(Analysis by Brian Dean)

Let's first look at this puzzle without the one exceptional cow, to try and gain an understanding of when it is solvable and when it isn't. It helps to think of a minimal example that is not solvable, which turns out to be:

11
10

Here, we are switching to 0s and 1s instead of Ls and Rs for convenience. If you think about this example for a few moments, you notice that no matter how many times you toggle rows and columns, there will always be 3 of one bit and 1 of the other --- it is never possible to make all four bits agree.

In fact, this ends up being the only bad structure that can prevent us from solving the puzzle. If we have any four bits that are corners of a rectangle where three of the four agree (let's call this a "bad rectangle"), then the puzzle is not solvable, and this is for the same reason as above, since exactly three of the four bits will always agree no matter what rows and columns we toggle. This condition, which persists throughout the toggling of rows and columns, is called an "invariant", and many times when you see unsolvable puzzles like this, it helps to try and find some sort of invariant that prevents solution of the puzzle.

Suppose now that there aren't any bad rectangles. Let's try to make the entire grid into 0s as follows: for any 1 in the top row, flip its entire column. Then for any 1 in the left row, flip its entire row. This transforms the top row and left column into all 0s. If all the other entries are 0s, we are done. Otherwise, if there is a 1 somewhere, this in combination with the top row and left column forms a bad rectangle, which we had assumed could not exist.
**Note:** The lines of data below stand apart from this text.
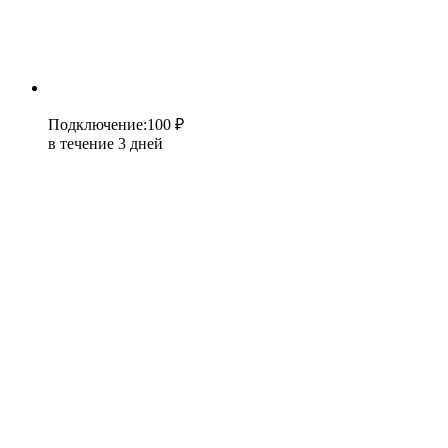
Подключение
:
100 ₽
в течение 3 дней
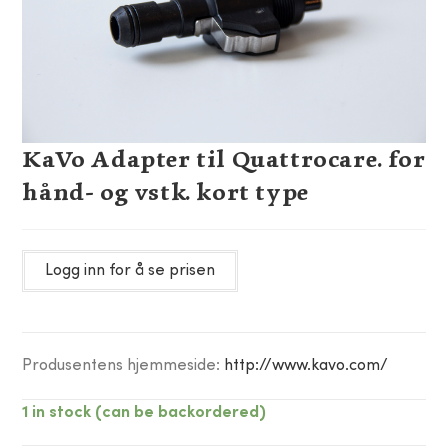
KaVo Adapter til Quattrocare. for
hånd- og vstk. kort type
Logg inn for å se prisen
Produsentens hjemmeside:
http://www.kavo.com/
1 in stock (can be backordered)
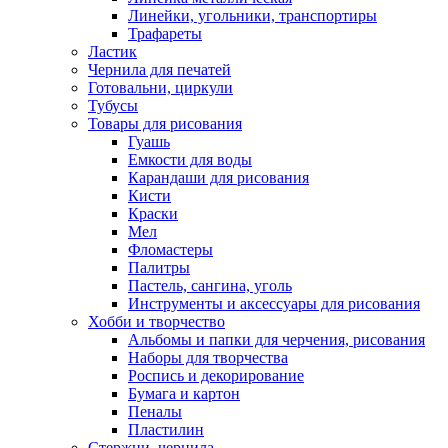
Линейки, угольники, транспортиры
Трафареты
Ластик
Чернила для печатей
Готовальни, циркули
Тубусы
Товары для рисования
Гуашь
Емкости для воды
Карандаши для рисования
Кисти
Краски
Мел
Фломастеры
Палитры
Пастель, сангина, уголь
Инструменты и аксессуары для рисования
Хобби и творчество
Альбомы и папки для черчения, рисования
Наборы для творчества
Роспись и декорирование
Бумага и картон
Пеналы
Пластилин
Стержни, чернила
Hence, the puzzle is actually solvable if and only if there is no bad rectangle.

The insight above is now enough to add back the one exceptional cow. Let's proceed as before to set the top row and left column to all zeros. If the remaining elements are all 1s, then the top-left element was the exceptional cow. If any row or column is filled with 1s (except the first element, which we have set to zero), then its first element is the exceptional cow. Otherwise, there should be a single 1 somewhere in the grid, which indicates the position of the exceptional cow.

My code in C++ is below.

#include <iostream>
#include <fstream>
using namespace std;
 
int N;
char grid[1000][1000];
 
int num(int i1, int j1, int i2, int j2, int b)
{
  int total = 0;
  for (int i=i1; i<=i2; i++)
    for (int j=j1; j<=j2; j++)
      if (grid[i][j] == b) total++;
  return total;
}
 
int main(void)
{
  ifstream fin ("leftout.in");
  string s;
  fin >> N;
  for (int i=0; i<N; i++) {
    fin >> s;
    for (int j=0; j<N; j++) grid[i][j] = s[j]=='L';
  }
 
  // Flip columns and rows so top row and left column all zero
  for (int i=1; i<N; i++) {
    grid[i][0] = grid[i][0] ^ grid[0][0];
    for (int j=1; j<N; j++) grid[i][j] = grid[i][j] ^ grid[0][j] ^ grid[i][0];
  }
 
  ofstream fout ("leftout.out");
 
  if (num (1,1,N-1,N-1,0) == 0) { fout << "1 1\n"; return 0; }
  if (num (1,1,N-1,N-1,1) == N-1) {
    for (int j=1; j<N; j++) if (num(1,j,N-1,j,1)==N-1) { fout << "1 " << j+1 << "\n"; return 0; }
    for (int i=1; i<N; i++) if (num(i,1,i,N-1,1)==N-1) { fout << i+1 << " 1\n"; return 0; } 
    fout << "-1\n"; return 0;
  }
  if (num(1,1,N-1,N-1,1)!=1) { fout << "-1\n"; return 0; } 
  for (int i=1; i<N; i++)
    for (int j=1; j<N; j++)
      if (grid[i][j]==1) { fout << i+1 << " " << j+1 << "\n"; }
  return 0;
}